Hi everyone,
please consider the following code snippet, where I create an array mask and use this mask to extract the indices of items matching my query. These indices are then permutated to form a random order:
raw = np.arange(4, dtype=np.int32).repeat(4)
arr = da.from_array(raw)
masked_array = da.ma.masked_equal(arr, 1)
permutation = da.random.permutation(masked_array.nonzero()[0])
Running this code results in the following error:
---------------------------------------------------------------------------
TypeError Traceback (most recent call last)
undefined in <module>
2 arr = da.from_array(raw)
3 masked_array = da.ma.masked_equal(arr, 1)
----> 4 permutation = da.random.permutation(masked_array.nonzero()[0])
~\Miniconda3\envs\venv\lib\site-packages\dask\array\random.py in permutation(self, x)

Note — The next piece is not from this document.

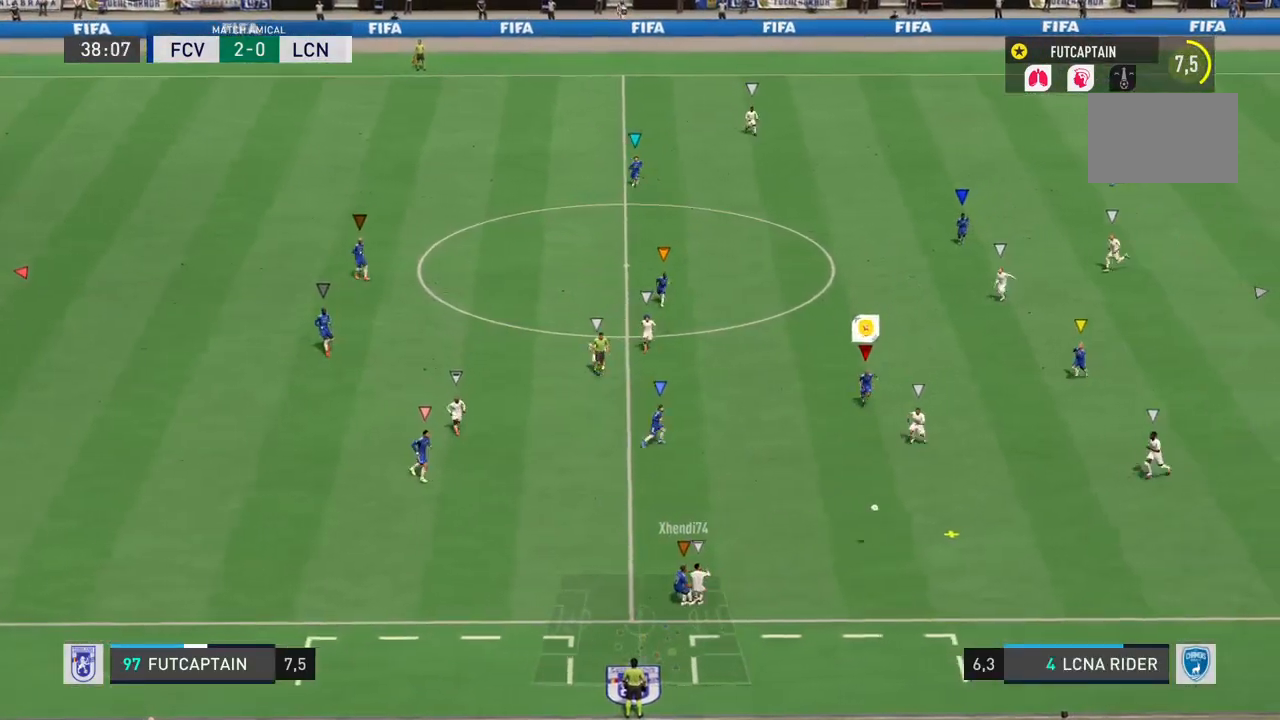
{"dt_ms": 500, "buttons": ["L2", "R2"], "left_stick": "down-right", "right_stick": "center", "events": [[17, "left_stick", "down-right"], [150, "R2", "up"], [217, "L2", "down"], [450, "R2", "down"]]}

363 x = arange(x, chunks="auto")
364
--> 365 index = np.arange(len(x))
366 self._numpy_state.shuffle(index)
367 return shuffle_slice(x, index)
TypeError: 'float' object cannot be interpreted as an integer
I get no error if I do not call .nonzero()[0] on my masked_array, but then the entire array is permutated.
The issue is that in my original code the used array has ~ 3mio entries, but the valid entries are only ~300-500 items. So permutating only a small subset of 300 samples is therefore more efficient.
Also, I do not really understand the resulting error. My initial guess is that dask can not perform the operation as the resulting size/type etc. of the selection is unknown.
Any help is appreciated, thanks in advance.
Best,
Jan